In essence recycling is “above ground mining”. By recycling we are creating a new industry and new jobs locally. It really is a win, win, win scenario.
Mobile phones – questions and answers
Mobile phones present a particular and growing issue. For example, in Australia:
we upgrade or exchange our mobile phones every 18 to 24 months, meaning there are approximately 16 million unused mobile phones stashed away at home or in the office.
Over 90% of materials in mobile phones can be recovered such as nickel, cadmium, cobalt, gold, silver, copper, plastics and other metals.
Because the metals in mobile phones are very pure the phones contain a particularly rich source of precious metals. In fact one tonne of mobile phone circuit boards contains as much gold, silver and copper in a concentrated form as is found in more than 250 tonnes of the ore as it is dug out of the ground.
Mobile phones, along with their chargers and batteries can be recycled at all the local transfer stations (tips) in secure bins set aside for that purpose only. Also most Post Offices and some other local businesses can provide you with post bags in which you can send your phones post free to the Mobile Muster program. This business handles the recycling of mobile phones in Australia and details of all its drop off points are available from its website, www.mobilemuster.com.au, or by phoning 1300 730 070.
Can you really find recycled organs at a garage sale?
Many people who have a recycled organ have a transplanted heart, lung or liver. Maddy Harford took the idea more literally and found a recycled organ of the musical variety! ‘It’s a beauty,’ she says, ‘It’s got two keyboards, foot pedals and a lot of stops; just what my son wanted to practice on. I got it for $40 at a garage sale in Wonthaggi.’
Maddy is a fan of a very important aspect of recycling – reuse, finding a use for something that might have otherwise ended up in landfill. For her, one of the most important pages in the Sentinel-Times each week is the one listing the weekend’s garage sales. Maddy is also a fan of op shops and, of course, e-bay. When she was having a house built recently she saved a good deal of money, as well as having a lot of fun and excitement, chasing things down on e-bay. For example, most of the doors in her new house were purchased on line (‘Perfectly good, solid timber; 12 for $220’) from someone who was upgrading to the latest fashion. But her prize purchase is the kitchen. She watched carefully till one with the right dimensions came along – and then she pounced! She is now the proud owner of a good as new kitchen with floor and wall cupboards, cook top, sink, wall oven and dishwashwasher for the princely sum of $1800.
Remember for every item you buy this way, you are saving the energy, water and resources that would be required to make a new item. You’re not only saving money, you’re doing your bit to help the environment.
Is it a load of rubbish or a piece of art? (It may depend on how creative you are)

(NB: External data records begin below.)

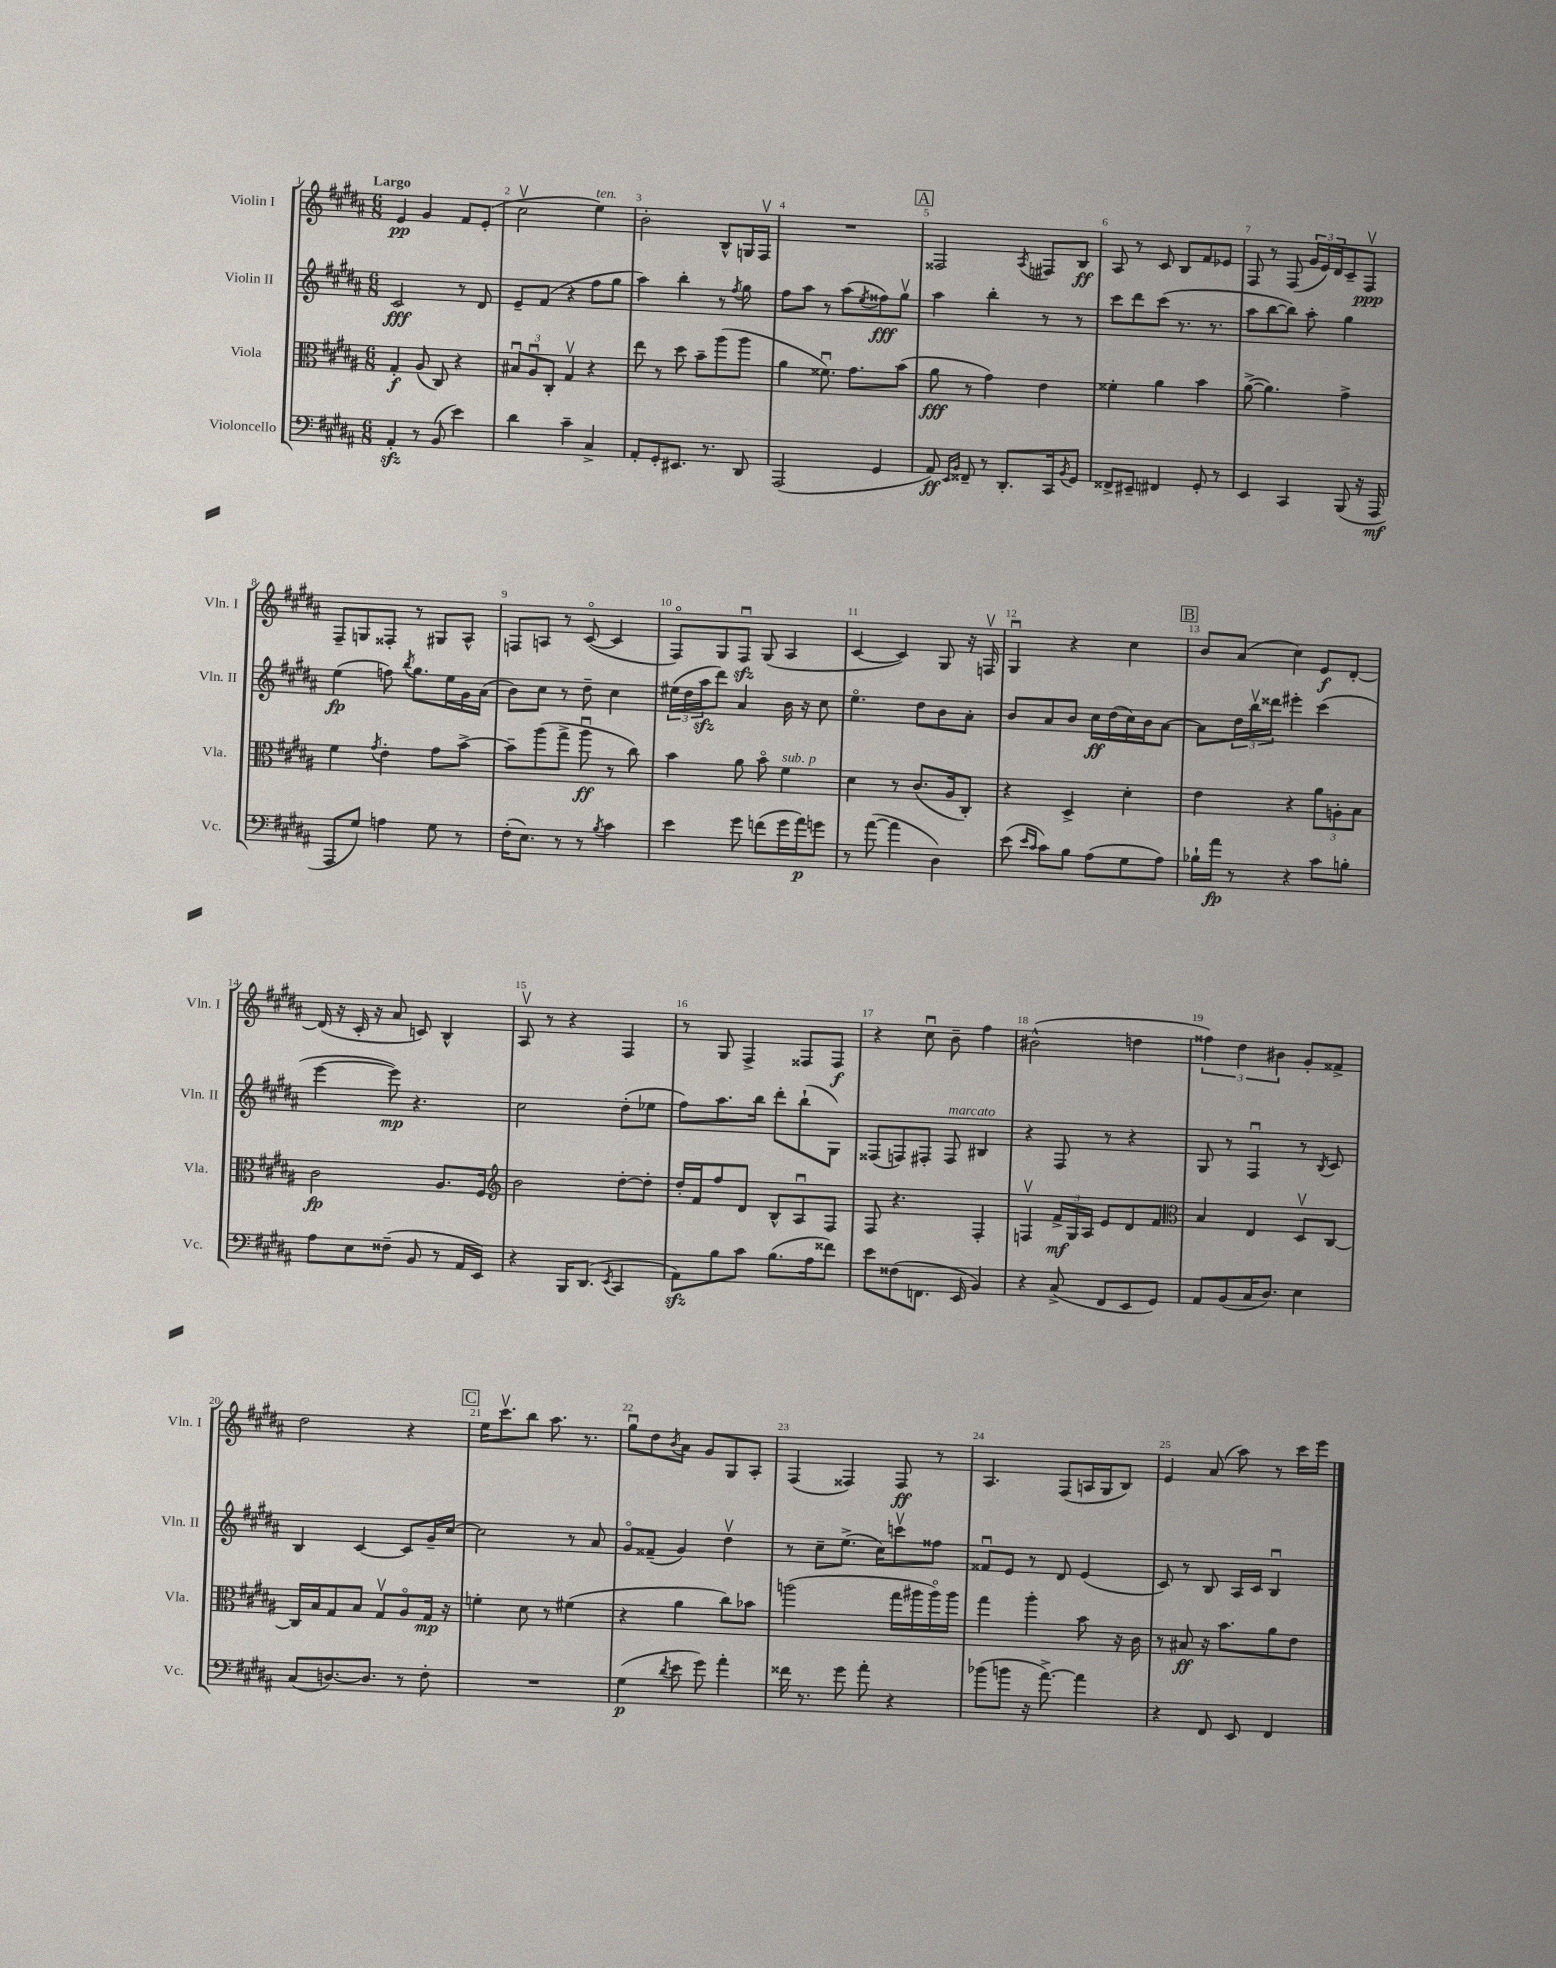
<<
\new StaffGroup <<
\new Staff = "s0" \with { instrumentName = "Violin I" shortInstrumentName = "Vln. I" } {
    \clef treble \key b \major \numericTimeSignature \time 6/8 \tempo "Largo"
    e'4\pp gis'4 fis'8 e'8-.( |
    cis''2\upbow e''4^\markup { \italic "ten." }) |
    b'2-. b8-^ g16 fis16\upbow |
    R2. |
    \mark \markup { \box "A" } fisis2 \acciaccatura { ais8 } fis8 b8\ff |
    ais8 r8 cis'8 b8 fis'8 ees'8 |
    fis8 r8 fis8( \tuplet 3/2 { gis'16 e'16) dis'16 } cis'8-- fis8\upbow\ppp |
    fis8-- g8 fisis8-. r8 gis8 ais8-^ |
    f8 a8 r8 cis'8~\flageolet( cis'4 |
    fis8\flageolet) gis8 fis8\downbow\sfz gis8( ais4 |
    cis'4~ cis'4) gis8 r16 f16\upbow |
    gis4\downbow r4 cis''4 |
    \mark \markup { \box "B" } b'8 ais'8( cis''4) e'8\f dis'8~-. |
    dis'16( r16 cis'16-. r16 ais'8 c'8) b4-^ |
    ais8\upbow r8 r4 fis4 |
    r8 gis8 fis4-> fisis8 fisis8\f |
    r4 cis''8\downbow b'8-- fis''4 |
    bis'2-^( d''4 |
    \tuplet 3/2 { fisis''4) dis''4 bis'4 } gis'8-. fisis'8-> |
    dis''2 r4 |
    \mark \markup { \box "C" } e''16 cis'''8.\upbow b''8 ais''8. r8. |
    gis''8\downbow dis''8 \acciaccatura { b'8 } ais'8 gis'8 gis8 ais8-. |
    fis4( fisis4) fisis8\ff r8 |
    ais4. fis8( a16 gis16 b8) |
    e'4 ais'8( ais''8) r8 cis'''16 e'''16 \bar "|." |
}
\new Staff = "s1" \with { instrumentName = "Violin II" shortInstrumentName = "Vln. II" } {
    \clef treble \key b \major \numericTimeSignature \time 6/8
    cis'2\fff r8 dis'8 |
    e'8-- fis'8( r4 fis''8 gis''8 |
    ais''4) b''4-. r8 \acciaccatura { fis''8 } gis''8 |
    fis''8 ais''8 r8 ais''8( \acciaccatura { e''8 } fisis''8\fff) gis''8\upbow |
    \mark \markup { \box "A" } ais''4 b''4-. r8 r8 |
    cis'''8 dis'''8 cis'''8( r8. r8. |
    ais''8 b''8~ b''8) ais''8-. gis''4 |
    e''4\fp( f''8) \acciaccatura { b''8 } gis''8. e''16 gis'16 ais'16( |
    b'8) cis''8 r8 dis''8-- cis''4 |
    \tuplet 3/2 { eis''16( dis''16 ais''16\sfz } dis'''8) ais'4 b'16 r16 cis''8 |
    e''4.\flageolet dis''8 b'8 ais'8-. |
    b'8 ais'8 b'8 cis''16\ff dis''16( cis''16) b'16 ais'8~ |
    \mark \markup { \box "B" } ais'8 \tuplet 3/2 { dis''16 b''16\upbow disis'''16 } eis'''4-. cis'''4( |
    e'''4~ e'''8\mp) r4. |
    cis''2 dis''8-.( ees''8 |
    fis''8) ais''8. b''16 dis'''8-. b''8-!( gis8) |
    fisis8( f8) fis8-. fis8^\markup { \italic "marcato" } bis4 |
    r4 fis8 r8 r4 |
    gis8 r8 fis4\downbow r8 \acciaccatura { b8 } cis'8 |
    b4 cis'4~ cis'8 gis'16-- cis''16~ |
    \mark \markup { \box "C" } cis''2 r8 ais'8 |
    gis'8\flageolet fisis'8--( gis'4) dis''4\upbow |
    r8 cis''8-- e''8.->( cis''16) c'''8\upbow fisis''8 |
    fisis'8\downbow e'8 r8 dis'8 e'4( |
    cis'8) r8 b8 ais16 cis'16 b4\downbow \bar "|." |
}
\new Staff = "s2" \with { instrumentName = "Viola" shortInstrumentName = "Vla." } {
    \clef alto \key b \major \numericTimeSignature \time 6/8
    gis4-.\f ais8( cis8) r4 |
    \tuplet 3/2 { bis8\downbow ais8\downbow cis8-. } gis4\upbow r4 |
    e''8 r8 dis''8 b'8-- ais''8( ais''8 |
    ais'4 fisis'8.\downbow) gis'8. b'8( |
    \mark \markup { \box "A" } ais'8\fff r8 gis'4) e'4 |
    fisis'4-. ais'4 b'4 |
    ais'8~->( ais'4.) gis'4-> |
    fis'4 \acciaccatura { gis'8 } e'4-. gis'8 b'8~-> |
    b'8-- ais''8( gis''8-> ais''8\downbow\ff r8 cis''8) |
    b'4 ais'8 b'8\flageolet fis'4^\markup { \italic "sub. p" } |
    dis'4 r8 cis'8.( ais16 cis8-.) |
    r4 dis4-> dis'4-. |
    \mark \markup { \box "B" } e'4 r4 \tuplet 3/2 { ais'8 a8-. b8 } |
    cis'2\fp ais8. fis16 |
    \clef treble b'2 dis''8~-. dis''8-. |
    dis''16-. fis'16 fis''8 dis'8 b8-^ ais8\downbow fis8 |
    fis8 r4. fis4-. |
    f4\upbow \tuplet 3/2 { fis'16->\mf gis16 ais16 } e'8 dis'8 fis'8 |
    \clef alto b4 e4 dis8\upbow cis8~ |
    cis16 b16 gis8 b8 gis8\upbow ais8\flageolet gis16\mp r16 |
    \mark \markup { \box "C" } f'4-. dis'8 r8 fis'4( |
    r4 ais'4 cis''8) bes'8 |
    a''2( gis''16 ais''16 ais''16\flageolet) ais''16 |
    gis''4 ais''4-. b'8 r16 cis'16 |
    r8 bis8\ff r16 b'8. ais'8 e'8 \bar "|." |
}
\new Staff = "s3" \with { instrumentName = "Violoncello" shortInstrumentName = "Vc." } {
    \clef bass \key b \major \numericTimeSignature \time 6/8
    ais,4-.\sfz r8 b,8( e'4) |
    dis'4 cis'4-- cis4-> |
    ais,8-. gis,8-. eis,8. r8. dis,8 |
    ais,,2( gis,4 |
    \mark \markup { \box "A" } ais,8\ff) \grace { e,16 b,16 } fisis,8-- r8 dis,8.-. cis,16 \acciaccatura { b,8 } gis,8 |
    fisis,8-> eis,8-- fis,4 gis,8-. r8 |
    e,4 cis,4 b,,8( r16 ais,,16\mf |
    ais,,8 gis8) a4 gis8 r8 |
    fis16-.( e8.) r8 r8 \acciaccatura { b8 } cis'4 |
    e'4 gis'8 f'8( gis'16 ais'16\p) g'8 |
    r8 ais'8~( ais'4 dis4) |
    e'8( \grace { e'16 cis'16 } cis'8) b8 ais8( gis8 ais8) |
    \mark \markup { \box "B" } bes16-! ais'16\fp r8 r4 cis'8 b8-. |
    ais8 e8 fisis8--( b,8 r8 ais,16 e,16) |
    r4 b,,16 dis,8.( \acciaccatura { e,8 } cis,4 |
    ais,8\sfz) b8 cis'8 b8.( ais16 fisis'8) |
    e'8 fisis8( f,8. e,16 b,4) |
    r4 cis8->( fis,8 e,8 gis,8) |
    ais,8 b,8( cis16 dis8.) e4 |
    cis8( d8.~) d8. r8 fis8-. |
    \mark \markup { \box "C" } R2. |
    gis4\p( \acciaccatura { dis'8 } e'8 gis'8) ais'4-. |
    fisis'16 r8. gis'8 ais'8-. r4 |
    bes'8( b'8 r16 ais'8.~->) ais'4 |
    r4 fis,8 e,8 fis,4 \bar "|." |
}
>>
>>
\layout { \context { \Score \override BarNumber.break-visibility = ##(#f #t #t) barNumberVisibility = #all-bar-numbers-visible } }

If you’ve got a creative mind, like Pauline Grotto, what might appear like a load of rubbish to many people becomes the material for a work of art. Pauline, who recently was awarded the Gippsland Sustainability Festival’s art award, finds her material at the tip, lying around on farms and washed up on the beach. Instead of adding rubbish to landfill, Pauline adds beauty to the landscape.
Even if you’re not an artist like Pauline there might be something you can do with ‘cast offs’. From simply using old jars as storage containers to restyling clothes or rebuilding an engine. What is possible is only limited by our imaginations.
Pauline is seen with her sculpture of a grass tree which is made from old beads, pieces of wire and driftwood. In the background, the ladder is next to her new studio, which, appropriately enough is being made from recycled material!